- EXCERPT PROVIDED
#####

Selection of studies
The pre-specified criteria were used by two reviewers to screen the titles, abstracts and full papers of relevant articles. An article was excluded if it did not meet the inclusion criteria and selection standard. Any uncertain problems in this study and any disagreements about the included studies were discussed and then resolved by a third author.
Data extraction
The following data from included articles were extracted, including participants characteristic, author, years, study design, description of interventions between exercise groups and control groups, different exercise durations and outcome measures. A standard table was performed to comply with these data. Similarly, the two reviewers extracted these data and evaluated the risk of bias. An arbiter was contacted to solve any disagreements.
Quality assessment
The Cochrane Collaboration recommendations were used to assess the risk of bias for all the included articles in this study [19]. The following information was extracted from these studies, including the design of study, participant characteristics, the selection of followup and outcome measures, detailed information of intervention group (i.e., type of exercise, intensity and duration of exercise intervention) and nature of control group. Three reviewers were needed to evaluate the methodological quality of all articles in this study. A third author reconciled to the disagreements.

#####

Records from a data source

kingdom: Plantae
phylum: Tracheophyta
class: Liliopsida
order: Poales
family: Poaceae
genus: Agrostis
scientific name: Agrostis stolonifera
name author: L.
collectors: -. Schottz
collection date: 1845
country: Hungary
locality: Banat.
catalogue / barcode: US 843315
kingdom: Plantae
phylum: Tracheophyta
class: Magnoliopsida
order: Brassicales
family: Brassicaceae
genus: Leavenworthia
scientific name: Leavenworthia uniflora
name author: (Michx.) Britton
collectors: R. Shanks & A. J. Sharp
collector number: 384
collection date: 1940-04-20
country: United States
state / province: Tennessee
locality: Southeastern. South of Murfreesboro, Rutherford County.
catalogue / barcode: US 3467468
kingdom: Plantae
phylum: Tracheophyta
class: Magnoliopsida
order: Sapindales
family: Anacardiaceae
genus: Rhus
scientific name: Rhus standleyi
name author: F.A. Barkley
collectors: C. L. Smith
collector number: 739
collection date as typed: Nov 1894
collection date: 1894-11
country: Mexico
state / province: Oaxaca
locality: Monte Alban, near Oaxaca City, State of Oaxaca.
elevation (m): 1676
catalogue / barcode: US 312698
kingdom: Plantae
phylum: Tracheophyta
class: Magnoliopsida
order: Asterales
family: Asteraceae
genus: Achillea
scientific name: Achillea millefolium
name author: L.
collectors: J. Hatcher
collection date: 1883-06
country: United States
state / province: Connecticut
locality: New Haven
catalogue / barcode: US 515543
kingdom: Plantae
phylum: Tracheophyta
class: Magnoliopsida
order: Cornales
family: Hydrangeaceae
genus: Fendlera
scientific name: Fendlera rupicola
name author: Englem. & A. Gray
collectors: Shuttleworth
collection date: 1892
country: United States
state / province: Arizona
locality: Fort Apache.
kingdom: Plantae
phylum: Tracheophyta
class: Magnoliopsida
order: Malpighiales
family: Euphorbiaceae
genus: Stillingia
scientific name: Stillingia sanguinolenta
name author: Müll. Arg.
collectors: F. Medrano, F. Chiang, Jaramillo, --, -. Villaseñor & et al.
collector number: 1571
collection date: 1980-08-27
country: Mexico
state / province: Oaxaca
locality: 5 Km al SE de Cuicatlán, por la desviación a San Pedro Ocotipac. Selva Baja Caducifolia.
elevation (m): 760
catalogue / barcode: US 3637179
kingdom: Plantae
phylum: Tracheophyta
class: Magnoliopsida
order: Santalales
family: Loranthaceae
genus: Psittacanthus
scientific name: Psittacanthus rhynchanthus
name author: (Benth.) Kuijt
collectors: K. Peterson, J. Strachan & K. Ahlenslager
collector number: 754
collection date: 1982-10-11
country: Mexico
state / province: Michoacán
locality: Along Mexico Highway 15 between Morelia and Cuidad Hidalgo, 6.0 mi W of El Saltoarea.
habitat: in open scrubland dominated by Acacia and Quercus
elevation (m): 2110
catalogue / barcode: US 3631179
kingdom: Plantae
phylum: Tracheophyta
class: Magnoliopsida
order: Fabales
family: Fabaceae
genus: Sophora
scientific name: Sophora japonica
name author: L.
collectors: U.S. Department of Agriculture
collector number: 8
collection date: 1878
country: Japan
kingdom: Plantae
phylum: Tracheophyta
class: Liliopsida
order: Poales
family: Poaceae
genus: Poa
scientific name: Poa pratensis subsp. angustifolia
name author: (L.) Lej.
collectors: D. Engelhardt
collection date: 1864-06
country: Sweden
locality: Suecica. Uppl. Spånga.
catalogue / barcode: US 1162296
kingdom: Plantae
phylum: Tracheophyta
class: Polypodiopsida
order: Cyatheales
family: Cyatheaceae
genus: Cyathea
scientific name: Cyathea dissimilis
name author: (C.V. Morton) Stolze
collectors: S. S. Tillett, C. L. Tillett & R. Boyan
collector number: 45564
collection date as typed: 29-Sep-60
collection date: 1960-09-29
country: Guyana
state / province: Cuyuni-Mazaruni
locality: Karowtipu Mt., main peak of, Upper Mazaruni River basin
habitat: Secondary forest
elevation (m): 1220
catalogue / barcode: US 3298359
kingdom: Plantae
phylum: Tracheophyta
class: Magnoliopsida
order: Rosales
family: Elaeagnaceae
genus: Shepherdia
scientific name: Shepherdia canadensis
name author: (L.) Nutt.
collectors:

#####

- TASKS FOR THIS EXERCISE
#1 Copy word for word the part of the review methods excerpt that opens with the words containing "Selection of studies" and closes with "a third author.".
#2 According to the review methods excerpt, whose recommendations were used to assess the risk of bias for the included articles?
This material comes from a separate source.

- EXERCISE RESPONSES
#1
Selection of studies
The pre-specified criteria were used by two reviewers to screen the titles, abstracts and full papers of relevant articles. An article was excluded if it did not meet the inclusion criteria and selection standard. Any uncertain problems in this study and any disagreements about the included studies were discussed and then resolved by a third author.

#2 The Cochrane Collaboration's recommendations.